───── INPUT DATA

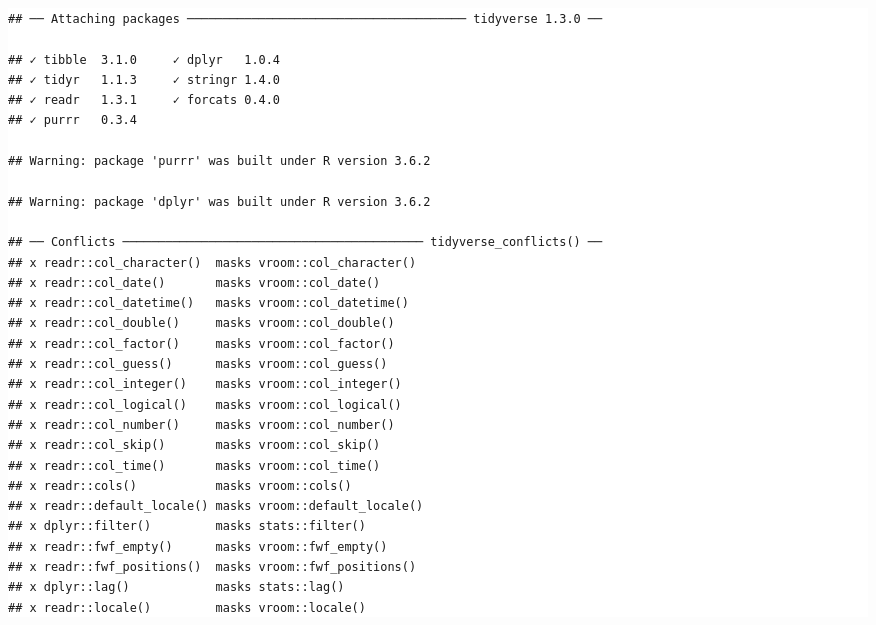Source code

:     ## ── Attaching packages ─────────────────────────────────────── tidyverse 1.3.0 ──

    ## ✓ tibble  3.1.0     ✓ dplyr   1.0.4
    ## ✓ tidyr   1.1.3     ✓ stringr 1.4.0
    ## ✓ readr   1.3.1     ✓ forcats 0.4.0
    ## ✓ purrr   0.3.4

    ## Warning: package 'purrr' was built under R version 3.6.2

    ## Warning: package 'dplyr' was built under R version 3.6.2

    ## ── Conflicts ────────────────────────────────────────── tidyverse_conflicts() ──
    ## x readr::col_character()  masks vroom::col_character()
    ## x readr::col_date()       masks vroom::col_date()
    ## x readr::col_datetime()   masks vroom::col_datetime()
    ## x readr::col_double()     masks vroom::col_double()
    ## x readr::col_factor()     masks vroom::col_factor()
    ## x readr::col_guess()      masks vroom::col_guess()
    ## x readr::col_integer()    masks vroom::col_integer()
    ## x readr::col_logical()    masks vroom::col_logical()
    ## x readr::col_number()     masks vroom::col_number()
    ## x readr::col_skip()       masks vroom::col_skip()
    ## x readr::col_time()       masks vroom::col_time()
    ## x readr::cols()           masks vroom::cols()
    ## x readr::default_locale() masks vroom::default_locale()
    ## x dplyr::filter()         masks stats::filter()
    ## x readr::fwf_empty()      masks vroom::fwf_empty()
    ## x readr::fwf_positions()  masks vroom::fwf_positions()
    ## x dplyr::lag()            masks stats::lag()
    ## x readr::locale()         masks vroom::locale()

──────────

DIRECTIONS = Reproduce every line of the records above without any changes, and omit the pictures from your answer.

RESULT FOR THIS EXERCISE =
Source code

:     ## ── Attaching packages ─────────────────────────────────────── tidyverse 1.3.0 ──

    ## ✓ tibble  3.1.0     ✓ dplyr   1.0.4
    ## ✓ tidyr   1.1.3     ✓ stringr 1.4.0
    ## ✓ readr   1.3.1     ✓ forcats 0.4.0
    ## ✓ purrr   0.3.4

    ## Warning: package 'purrr' was built under R version 3.6.2

    ## Warning: package 'dplyr' was built under R version 3.6.2

    ## ── Conflicts ────────────────────────────────────────── tidyverse_conflicts() ──
    ## x readr::col_character()  masks vroom::col_character()
    ## x readr::col_date()       masks vroom::col_date()
    ## x readr::col_datetime()   masks vroom::col_datetime()
    ## x readr::col_double()     masks vroom::col_double()
    ## x readr::col_factor()     masks vroom::col_factor()
    ## x readr::col_guess()      masks vroom::col_guess()
    ## x readr::col_integer()    masks vroom::col_integer()
    ## x readr::col_logical()    masks vroom::col_logical()
    ## x readr::col_number()     masks vroom::col_number()
    ## x readr::col_skip()       masks vroom::col_skip()
    ## x readr::col_time()       masks vroom::col_time()
    ## x readr::cols()           masks vroom::cols()
    ## x readr::default_locale() masks vroom::default_locale()
    ## x dplyr::filter()         masks stats::filter()
    ## x readr::fwf_empty()      masks vroom::fwf_empty()
    ## x readr::fwf_positions()  masks vroom::fwf_positions()
    ## x dplyr::lag()            masks stats::lag()
    ## x readr::locale()         masks vroom::locale()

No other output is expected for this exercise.